Canada and Climate: From Leader to Threat

Henry Shue on why burning through our limited carbon budget is going to cost us dearly.

By: /
14 March, 2013
By: Henry Shue
Senior Research Fellow, Centre for International Studies, Department of Politics and International Relations, University of Oxford

A quarter of a century ago, Canada was a world leader in tackling the threat to the earth’s climate.  The World Conference on the Changing Atmosphere held in June of 1998, was hosted in Toronto by a far-sighted Canadian government. The conference was an early ringer of the alarm bell on global climate change, calling for 20% reductions below 1988 levels in greenhouse gas (GHG) emissions by 2005, and urging the adoption of an “international framework convention” to control GHG emissions, which led in 1992 to the United Nations Framework Convention on Climate Change (UNFCCC).  Canada once promised to lead the world in finding a solution to climate change, but now, it is increasingly part of the problem.  Global GHG emissions are soaring far above 1988 levels – they have increased every year except during the global recession. Climate changes are occurring all around us as global temperatures rise higher than any other time in at least 4,000 years.

EXPLORE THE MATERIAL:
1. Decide whether each statement below agrees with the article on Canada and climate, answering yes or no and quoting the words of the article that settle it: (a) A Canadian government hosted the World Conference on the Changing Atmosphere in Toronto. (b) Global greenhouse gas emissions have fallen every year since 1988. (c) The conference called for greenhouse gas emissions to be cut 20% below 1988 levels by 2005.
2. Filter the entries, keeping every line that contains the word "szakmai".

INFORMATION PROVIDED:
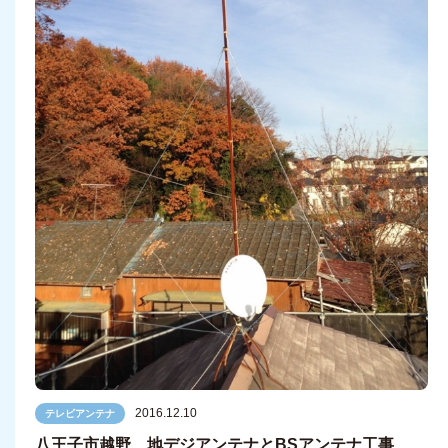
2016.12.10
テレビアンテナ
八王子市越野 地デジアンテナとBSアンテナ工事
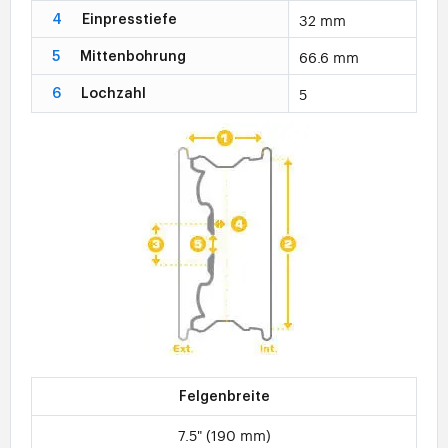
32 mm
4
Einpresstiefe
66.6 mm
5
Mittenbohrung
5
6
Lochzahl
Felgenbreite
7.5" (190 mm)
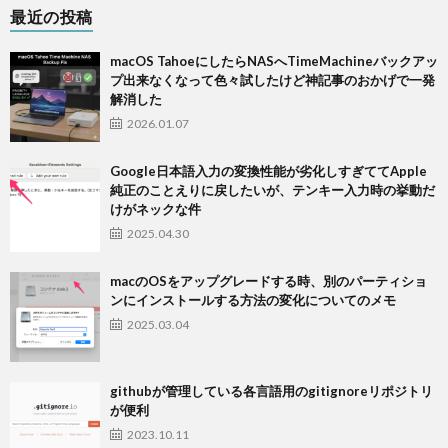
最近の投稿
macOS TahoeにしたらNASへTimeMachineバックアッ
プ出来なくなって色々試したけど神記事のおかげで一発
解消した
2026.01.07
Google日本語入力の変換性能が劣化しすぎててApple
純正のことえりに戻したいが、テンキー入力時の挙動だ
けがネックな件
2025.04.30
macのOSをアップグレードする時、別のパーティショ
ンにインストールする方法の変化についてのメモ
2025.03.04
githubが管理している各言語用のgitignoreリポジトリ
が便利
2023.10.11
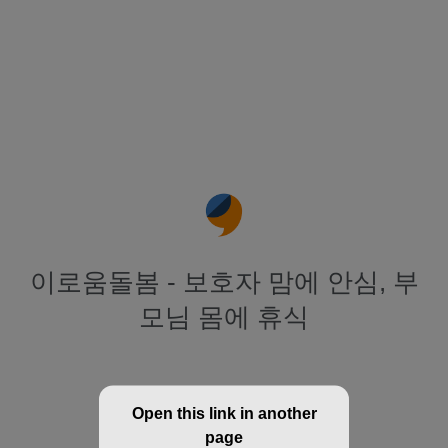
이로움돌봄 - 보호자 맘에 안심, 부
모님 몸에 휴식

* * *

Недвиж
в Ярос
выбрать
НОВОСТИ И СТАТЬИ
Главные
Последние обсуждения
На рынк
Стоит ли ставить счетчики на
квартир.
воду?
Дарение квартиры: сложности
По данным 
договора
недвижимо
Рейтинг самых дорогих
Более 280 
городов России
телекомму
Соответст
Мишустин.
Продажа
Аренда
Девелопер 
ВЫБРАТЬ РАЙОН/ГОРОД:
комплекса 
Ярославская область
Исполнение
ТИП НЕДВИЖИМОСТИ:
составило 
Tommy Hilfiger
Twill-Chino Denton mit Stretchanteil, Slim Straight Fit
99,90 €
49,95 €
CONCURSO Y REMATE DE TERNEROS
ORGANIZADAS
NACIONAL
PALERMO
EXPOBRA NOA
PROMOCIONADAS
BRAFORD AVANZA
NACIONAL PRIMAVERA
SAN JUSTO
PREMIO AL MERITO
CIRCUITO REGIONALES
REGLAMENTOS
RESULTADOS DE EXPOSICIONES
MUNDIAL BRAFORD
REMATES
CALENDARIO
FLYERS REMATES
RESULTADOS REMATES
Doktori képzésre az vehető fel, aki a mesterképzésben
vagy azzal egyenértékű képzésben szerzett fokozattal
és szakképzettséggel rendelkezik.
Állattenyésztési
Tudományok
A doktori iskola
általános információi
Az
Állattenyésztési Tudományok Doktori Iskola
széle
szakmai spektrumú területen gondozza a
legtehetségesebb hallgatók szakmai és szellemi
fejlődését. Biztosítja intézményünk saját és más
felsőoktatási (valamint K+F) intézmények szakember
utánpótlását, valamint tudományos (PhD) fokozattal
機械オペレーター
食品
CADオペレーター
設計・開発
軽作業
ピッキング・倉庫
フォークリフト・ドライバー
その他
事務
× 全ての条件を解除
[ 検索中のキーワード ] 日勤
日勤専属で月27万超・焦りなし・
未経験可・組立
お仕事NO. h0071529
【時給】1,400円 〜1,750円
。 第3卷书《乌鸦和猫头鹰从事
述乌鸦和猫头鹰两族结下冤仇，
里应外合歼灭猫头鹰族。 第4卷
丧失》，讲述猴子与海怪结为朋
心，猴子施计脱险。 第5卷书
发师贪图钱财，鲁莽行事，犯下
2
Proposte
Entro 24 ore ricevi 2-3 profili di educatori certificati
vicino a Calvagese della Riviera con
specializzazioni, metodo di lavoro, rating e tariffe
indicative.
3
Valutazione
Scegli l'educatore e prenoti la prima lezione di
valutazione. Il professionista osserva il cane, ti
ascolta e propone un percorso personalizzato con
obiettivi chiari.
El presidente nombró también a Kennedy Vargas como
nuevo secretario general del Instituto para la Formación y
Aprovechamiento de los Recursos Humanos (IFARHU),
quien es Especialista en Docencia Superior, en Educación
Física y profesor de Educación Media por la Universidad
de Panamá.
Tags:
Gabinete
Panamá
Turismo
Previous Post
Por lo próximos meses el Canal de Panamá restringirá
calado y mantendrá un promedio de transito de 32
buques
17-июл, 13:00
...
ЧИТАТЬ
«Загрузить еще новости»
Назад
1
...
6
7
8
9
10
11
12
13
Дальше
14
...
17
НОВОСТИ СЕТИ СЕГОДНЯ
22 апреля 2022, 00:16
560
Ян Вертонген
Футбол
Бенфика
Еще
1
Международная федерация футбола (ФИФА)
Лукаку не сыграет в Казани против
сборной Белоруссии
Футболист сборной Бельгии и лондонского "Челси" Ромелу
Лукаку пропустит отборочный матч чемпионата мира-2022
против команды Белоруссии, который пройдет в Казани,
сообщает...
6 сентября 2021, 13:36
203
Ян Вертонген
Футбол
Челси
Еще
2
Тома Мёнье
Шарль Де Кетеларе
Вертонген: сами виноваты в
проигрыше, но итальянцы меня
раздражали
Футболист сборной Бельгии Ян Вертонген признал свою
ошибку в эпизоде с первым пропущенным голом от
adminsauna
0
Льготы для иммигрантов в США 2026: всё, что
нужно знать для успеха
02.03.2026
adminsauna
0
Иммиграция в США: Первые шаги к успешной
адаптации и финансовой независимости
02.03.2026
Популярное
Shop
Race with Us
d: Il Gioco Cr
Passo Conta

RESULTS:
1.
(a) Yes: "was hosted in Toronto by a far-sighted Canadian government"
(b) No: "they have increased every year except during the global recession"
(c) Yes: "calling for 20% reductions below 1988 levels in greenhouse gas (GHG) emissions by 2005"

2.
szakmai spektrumú területen gondozza a
legtehetségesebb hallgatók szakmai és szellemi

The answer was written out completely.